--- What the task asks ---
Output the text of every row below exactly as it appears, leaving out the pictures.

▽

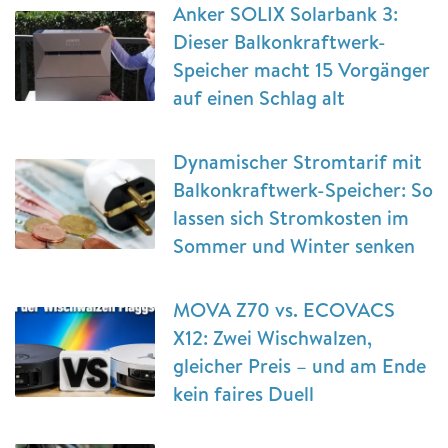
Anker SOLIX Solarbank 3:
Dieser Balkonkraftwerk-
Speicher macht 15 Vorgänger
auf einen Schlag alt
Dynamischer Stromtarif mit
Balkonkraftwerk-Speicher: So
lassen sich Stromkosten im
Sommer und Winter senken
MOVA Z70 vs. ECOVACS
X12: Zwei Wischwalzen,
gleicher Preis – und am Ende
kein faires Duell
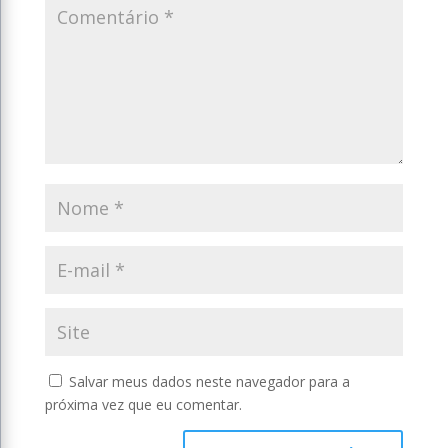
Salvar meus dados neste navegador para a
próxima vez que eu comentar.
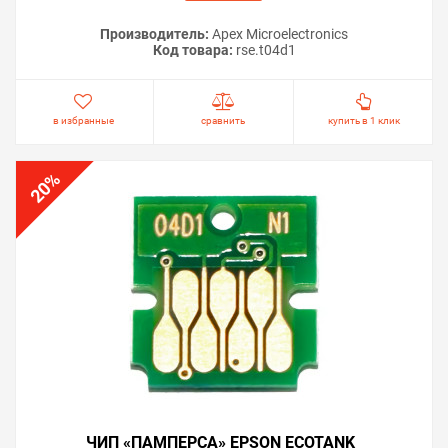
Производитель:
Apex Microelectronics
Код товара:
rse.t04d1
в избранные
сравнить
купить в 1 клик
%
20
ЧИП «ПАМПЕРСА» EPSON ECOTANK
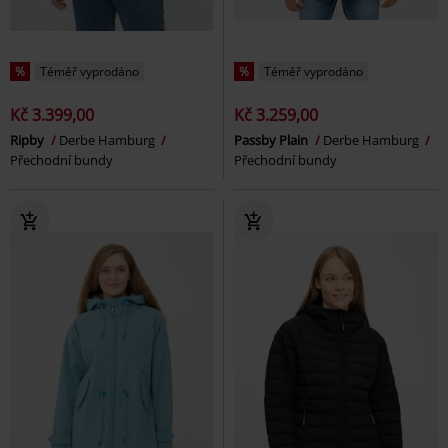
%
Téměř vyprodáno
%
Téměř vyprodáno
Kč 3.399,00
Kč 3.259,00
Ripby
Derbe Hamburg
Passby Plain
Derbe Hamburg
Přechodní bundy
Přechodní bundy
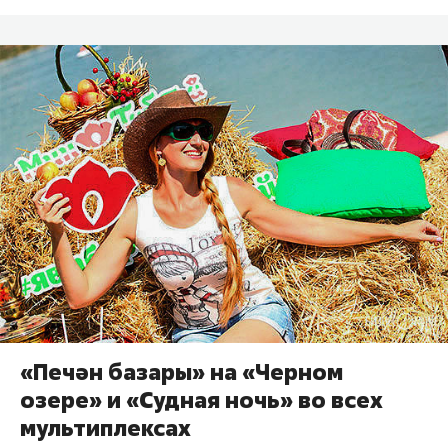
«Печән базары» на «Черном
озере» и «Судная ночь» во всех
мультиплексах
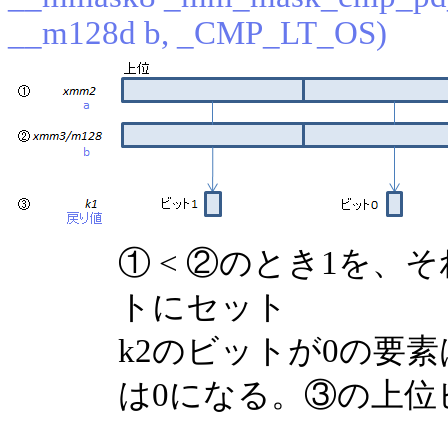
__m128d b, _CMP_LT_OS)
① < ②のとき1を
トにセット
k2のビットが0の要
は0になる。③の上位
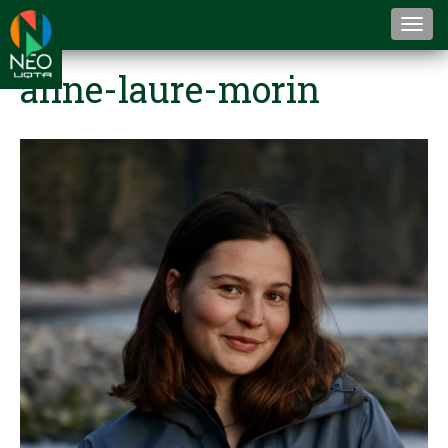
Togg
navi
anne-laure-morin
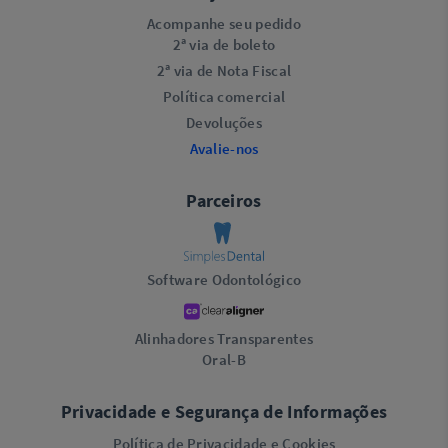
Acompanhe seu pedido
2ª via de boleto
2ª via de Nota Fiscal
Política comercial
Devoluções
Avalie-nos
Parceiros
Software Odontológico
Alinhadores Transparentes
Oral-B
Privacidade e Segurança de Informações
Política de Privacidade e Cookies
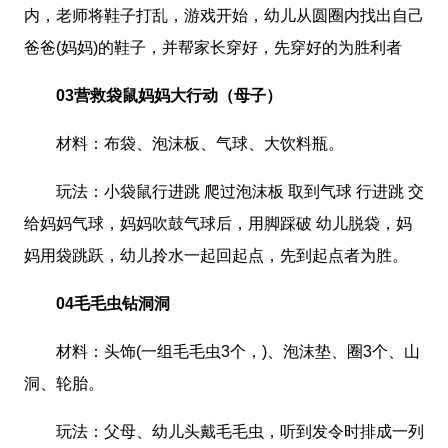
内，老师将鞋子打乱，游戏开始，幼儿从圆圈内找出自己
爸爸(妈妈)的鞋子，并帮家长穿好，先穿好的为胜利者
03营救袋鼠妈妈大行动（母子）
材料：布袋、泡沫板、气球、大饮料瓶。
玩法：小袋鼠行进跳 爬过泡沫板 取到气球 行进跳 交
给妈妈气球，妈妈吹鼓气球后，用脚踩破 幼儿脱袋，妈
妈用袋跳跃，幼儿拎水一起回起点，先到起点者为胜。
04毛毛虫钻洞洞
材料：头饰(一组毛毛虫3个，)、泡沫垫、圈3个、山
洞、轮胎。
玩法：父母、幼儿头戴毛毛虫，听到发令时排成一列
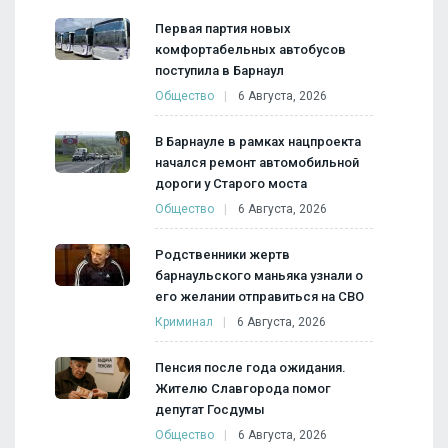
Первая партия новых
комфортабельных автобусов
поступила в Барнаул
Общество
6 Августа, 2026
В Барнауле в рамках нацпроекта
начался ремонт автомобильной
дороги у Старого моста
Общество
6 Августа, 2026
Родственники жертв
барнаульского маньяка узнали о
его желании отправиться на СВО
Криминал
6 Августа, 2026
Пенсия после года ожидания.
Жителю Славгорода помог
депутат Госдумы
Общество
6 Августа, 2026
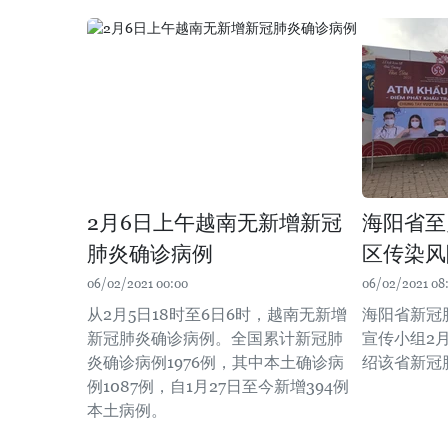
2月6日上午越南无新增新冠
海阳省至
肺炎确诊病例
区传染风
06/02/2021 00:00
06/02/2021 08
从2月5日18时至6日6时，越南无新增
海阳省新冠
新冠肺炎确诊病例。全国累计新冠肺
宣传小组2
炎确诊病例1976例，其中本土确诊病
绍该省新冠
例1087例，自1月27日至今新增394例
本土病例。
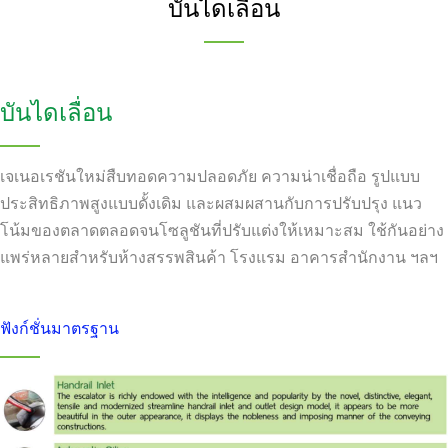
บันไดเลื่อน
บันไดเลื่อน
เจเนอเรชันใหม่สืบทอดความปลอดภัย ความน่าเชื่อถือ รูปแบบ
ประสิทธิภาพสูงแบบดั้งเดิม และผสมผสานกับการปรับปรุง แนว
โน้มของตลาดตลอดจนโซลูชันที่ปรับแต่งให้เหมาะสม ใช้กันอย่าง
แพร่หลายสำหรับห้างสรรพสินค้า โรงแรม อาคารสำนักงาน ฯลฯ
ฟังก์ชั่นมาตรฐาน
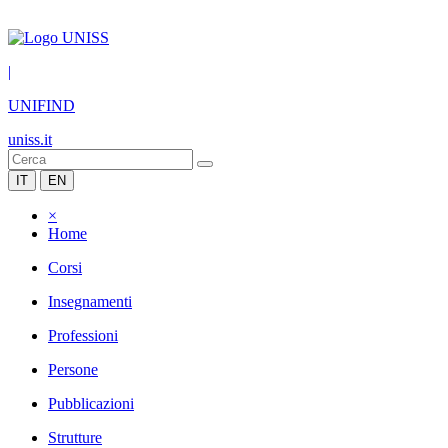
|
UNIFIND
uniss.it
IT
EN
×
Home
Corsi
Insegnamenti
Professioni
Persone
Pubblicazioni
Strutture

△

--- Solution for this task ---
Anker SOLIX Solarbank 3:
Dieser Balkonkraftwerk-
Speicher macht 15 Vorgänger
auf einen Schlag alt
Dynamischer Stromtarif mit
Balkonkraftwerk-Speicher: So
lassen sich Stromkosten im
Sommer und Winter senken
MOVA Z70 vs. ECOVACS
X12: Zwei Wischwalzen,
gleicher Preis – und am Ende
kein faires Duell
Salvar meus dados neste navegador para a
próxima vez que eu comentar.
Производитель:
Apex Microelectronics
Код товара:
rse.t04d1
в избранные
сравнить
купить в 1 клик
%
20
ЧИП «ПАМПЕРСА» EPSON ECOTANK
%
Téměř vyprodáno
%
Téměř vyprodáno
Kč 3.399,00
Kč 3.259,00
Ripby
Derbe Hamburg
Passby Plain
Derbe Hamburg
Přechodní bundy
Přechodní bundy
«Печән базары» на «Черном
озере» и «Судная ночь» во всех
мультиплексах
__m128d b, _CMP_LT_OS)
① < ②のとき1を
トにセット
k2のビットが0の要
は0になる。③の上位
Togg
navi
anne-laure-morin
Acompanhe seu pedido
2ª via de boleto
2ª via de Nota Fiscal
Política comercial
Devoluções
Avalie-nos
Parceiros
Software Odontológico
Alinhadores Transparentes
Oral-B
Privacidade e Segurança de Informações
Política de Privacidade e Cookies
内，老师将鞋子打乱，游戏开始，幼儿从圆圈内找出自己
爸爸(妈妈)的鞋子，并帮家长穿好，先穿好的为胜利者
03营救袋鼠妈妈大行动（母子）
材料：布袋、泡沫板、气球、大饮料瓶。
玩法：小袋鼠行进跳 爬过泡沫板 取到气球 行进跳 交
给妈妈气球，妈妈吹鼓气球后，用脚踩破 幼儿脱袋，妈
妈用袋跳跃，幼儿拎水一起回起点，先到起点者为胜。
04毛毛虫钻洞洞
材料：头饰(一组毛毛虫3个，)、泡沫垫、圈3个、山
洞、轮胎。
玩法：父母、幼儿头戴毛毛虫，听到发令时排成一列
Первая партия новых
комфортабельных автобусов
поступила в Барнаул
Общество
6 Августа, 2026
В Барнауле в рамках нацпроекта
начался ремонт автомобильной
дороги у Старого моста
Общество
6 Августа, 2026
Родственники жертв
барнаульского маньяка узнали о
его желании отправиться на СВО
Криминал
6 Августа, 2026
Пенсия после года ожидания.
Жителю Славгорода помог
депутат Госдумы
Общество
6 Августа, 2026
2月6日上午越南无新增新冠
海阳省至
肺炎确诊病例
区传染风
06/02/2021 00:00
06/02/2021 08
从2月5日18时至6日6时，越南无新增
海阳省新冠
新冠肺炎确诊病例。全国累计新冠肺
宣传小组2
炎确诊病例1976例，其中本土确诊病
绍该省新冠
例1087例，自1月27日至今新增394例
本土病例。
บันไดเลื่อน
บันไดเลื่อน
เจเนอเรชันใหม่สืบทอดความปลอดภัย ความน่าเชื่อถือ รูปแบบ
ประสิทธิภาพสูงแบบดั้งเดิม และผสมผสานกับการปรับปรุง แนว
โน้มของตลาดตลอดจนโซลูชันที่ปรับแต่งให้เหมาะสม ใช้กันอย่าง
แพร่หลายสำหรับห้างสรรพสินค้า โรงแรม อาคารสำนักงาน ฯลฯ
ฟังก์ชั่นมาตรฐาน
|
UNIFIND
uniss.it
IT
EN
×
Home
Corsi
Insegnamenti
Professioni
Persone
Pubblicazioni
Strutture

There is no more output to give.